Their arms and legs dangled and swayed with each of his long steps, their heads were tilted upwards to look out to the front despite their blank looks. They looked dazed more than scared or hurt, which was quite a relief to everyone present. They looked muddy and dirty, covered in scratches, but very healthy for two children who could have been dead. Farin felt his heart soften at the sight.

Alvarr stopped in front of him, squatting down before laying the children - who appeared to have no strength in their body left at all - onto the ground and patted their heads. His voice was gentle but scolding.
"They cannot climb well, but they tried."

So they had climbed a tree in hopes of protecting themselves, Farin realized. That probably wasn't too bad of a choice, especially seeing as they were safe.
Ives and Cyrille rushed over, so Farin made place, hoping that either of them had some medical knowledge to judge the state of the dazed children.

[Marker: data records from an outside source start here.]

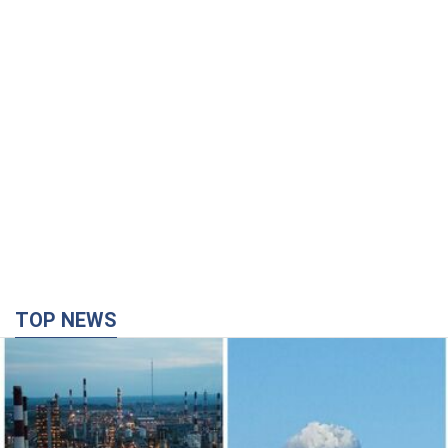
TOP NEWS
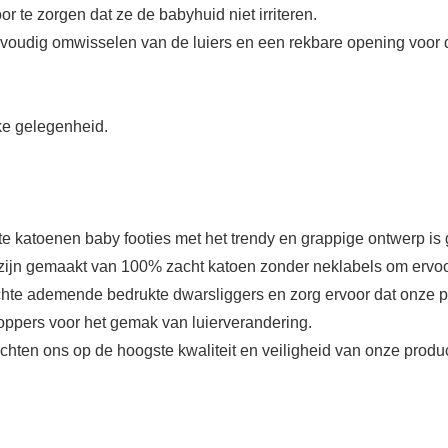
 te zorgen dat ze de babyhuid niet irriteren.
oudig omwisselen van de luiers en een rekbare opening voor 
ke gelegenheid.
e katoenen baby footies met het trendy en grappige ontwerp is
emaakt van 100% zacht katoen zonder neklabels om ervoor te 
achte ademende bedrukte dwarsliggers en zorg ervoor dat onze 
poppers voor het gemak van luierverandering.
en ons op de hoogste kwaliteit en veiligheid van onze product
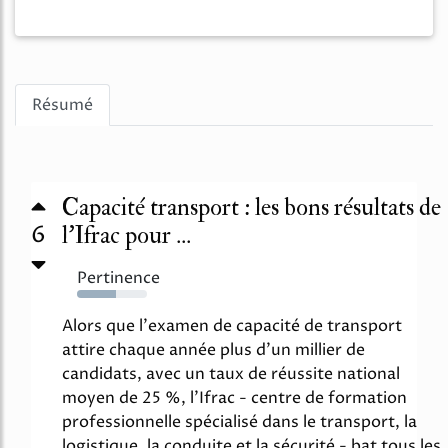
Résumé
Capacité transport : les bons résultats de
6
l'Ifrac pour ...
Pertinence
55%
Alors que l'examen de capacité de transport
attire chaque année plus d'un millier de
candidats, avec un taux de réussite national
moyen de 25 %, l'Ifrac - centre de formation
professionnelle spécialisé dans le transport, la
logistique, la conduite et la sécurité - bat tous les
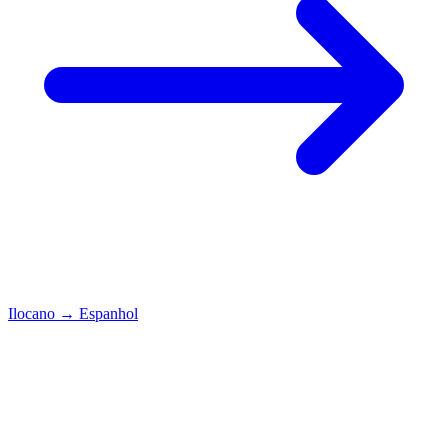
Ilocano
→
Espanhol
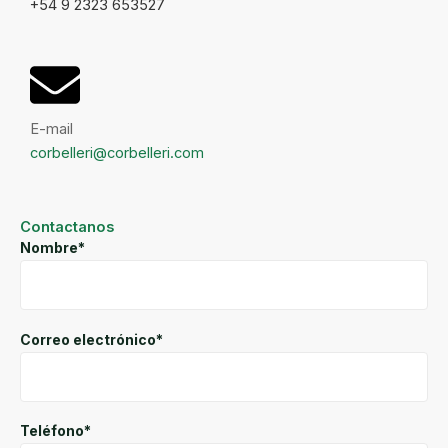
+54 9 2323 653527
E-mail
corbelleri@corbelleri.com
Contactanos
Nombre*
Correo electrónico*
Teléfono*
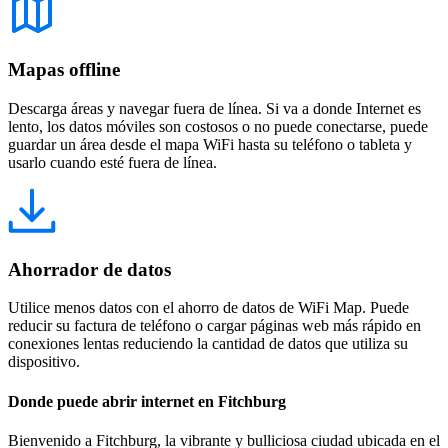
Mapas offline
Descarga áreas y navegar fuera de línea. Si va a donde Internet es
lento, los datos móviles son costosos o no puede conectarse, puede
guardar un área desde el mapa WiFi hasta su teléfono o tableta y
usarlo cuando esté fuera de línea.
Ahorrador de datos
Utilice menos datos con el ahorro de datos de WiFi Map. Puede
reducir su factura de teléfono o cargar páginas web más rápido en
conexiones lentas reduciendo la cantidad de datos que utiliza su
dispositivo.
Donde puede abrir internet en Fitchburg
Bienvenido a Fitchburg, la vibrante y bulliciosa ciudad ubicada en el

He himself reached for Alvarr's arm and gently pulled him to the side. The old master gave them a glance, bowed to Alvarr, and then went over to the children. Farin looked after him before pulling Alvarr into a hug.

"Thank you", he murmured. "We would have lost them."
Alvarr hummed in response, brushing a gentle kiss on the human's cheek. "Do you want me to leave now?"
Farin twitched awkwardly. "I'm sorry. I don't want to chase you away, but-"
"See you tomorrow."

The God wasn't offended in the slightest. Maybe it was because the possibility that Farin would want to get rid of him didn't even cross his mind since they didn't have the concept of lying. Farin looked like he didn't want him to leave but had to make him, so he accepted that as what he saw.
With just a short squeeze as a parting and a short glance back at the two children on the ground, he slipped through the gap in the door.

Farin took some moments to just breathe before he slowly walked over, looking over the temple master's shoulder to take a look at the pair. Ives was turning their clothes inside out, searching all over for injuries.
A long time after being out of danger, the sense of safety finally settled in. Lori was the first to hiccup.
And then they bawled.

Alright alright, that's it with the serious parts, ahaha~ From now on, the ending is almost purely light-hearted, promise! (Did I say that before? I hope I didn't say that before this part was written. That's what I get for writing on the fly.)